>>>

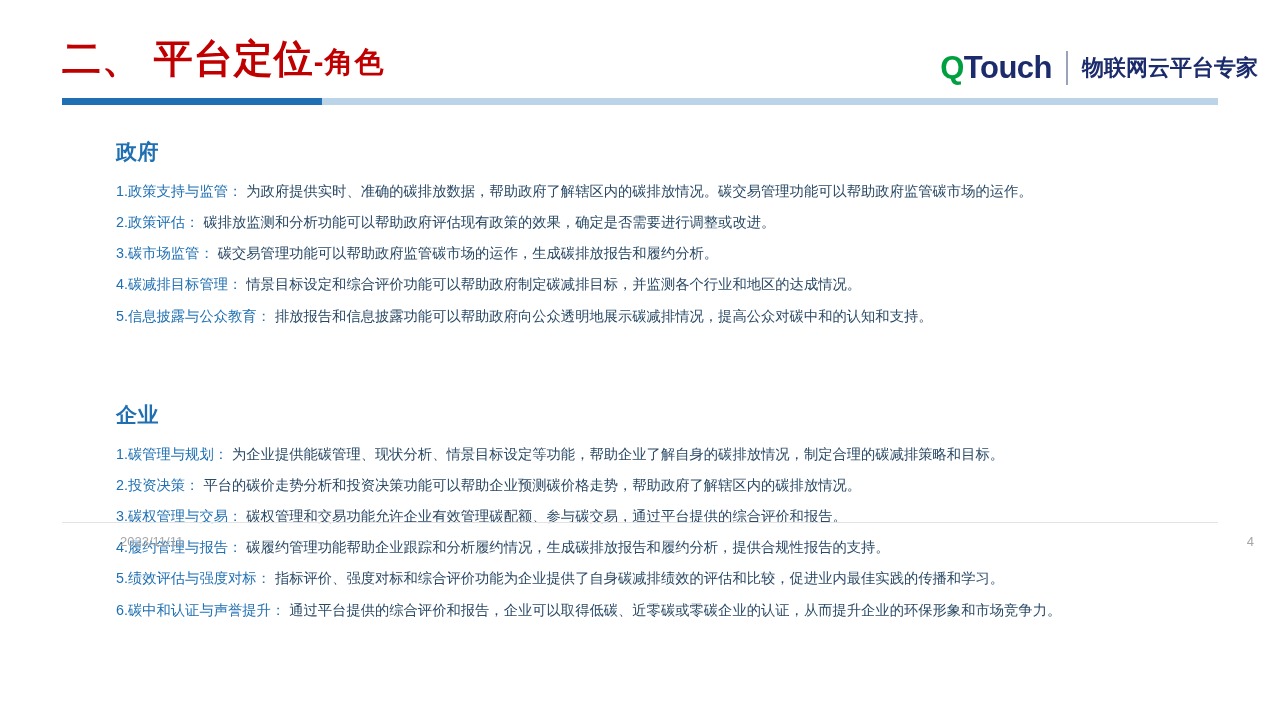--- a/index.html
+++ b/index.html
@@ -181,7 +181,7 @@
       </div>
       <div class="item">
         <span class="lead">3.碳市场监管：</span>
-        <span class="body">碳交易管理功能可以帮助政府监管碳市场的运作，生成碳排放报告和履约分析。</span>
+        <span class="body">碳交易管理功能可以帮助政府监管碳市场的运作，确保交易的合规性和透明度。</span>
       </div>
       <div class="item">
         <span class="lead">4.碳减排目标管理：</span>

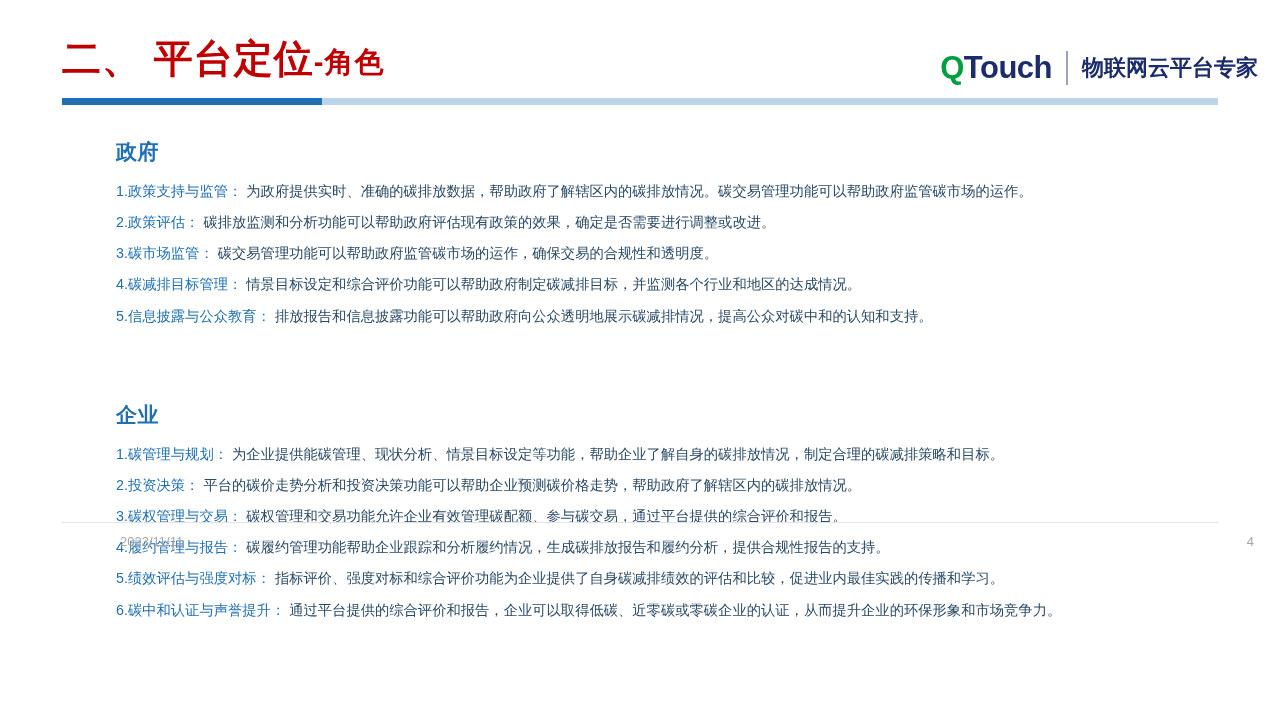--- a/index.html
+++ b/index.html
@@ -203,7 +203,7 @@
       </div>
       <div class="item">
         <span class="lead">2.投资决策：</span>
-        <span class="body">平台的碳价走势分析和投资决策功能可以帮助企业预测碳价格走势，帮助政府了解辖区内的碳排放情况。</span>
+        <span class="body">平台的碳价走势分析和投资决策功能可以帮助企业预测碳价格走势，为未来的碳金融投资决策提供参考。</span>
       </div>
       <div class="item">
         <span class="lead">3.碳权管理与交易：</span>

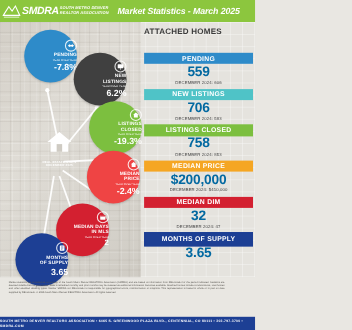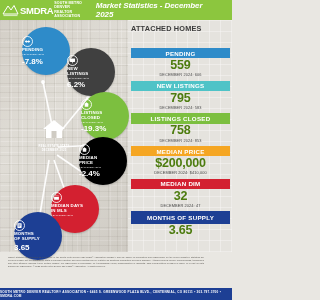--- a/index.html
+++ b/index.html
@@ -21,7 +21,7 @@
   .logo-wrap { display:flex; align-items:center; gap:1px; }
   .logo-mark { width:17px; height:15px; position:relative; }
   .logo-mark svg { display:block; }
-  .logo-text { display:flex; align-items:center; gap:1px; }
+  .logo-text { display:flex; align-items:flex-end; gap:1px;font-style:italic; }
   .logo-smdra {
     font-size:9.5px; font-weight:bold; color:#ffffff; letter-spacing:-0.3px;
     line-height:9px; font-family:"Liberation Sans", sans-serif;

<<<

§ EXERCISE: Please report, as a bare number, how many lines of the data contain the word "items".

§ ANSWER TO THE EXERCISE: 3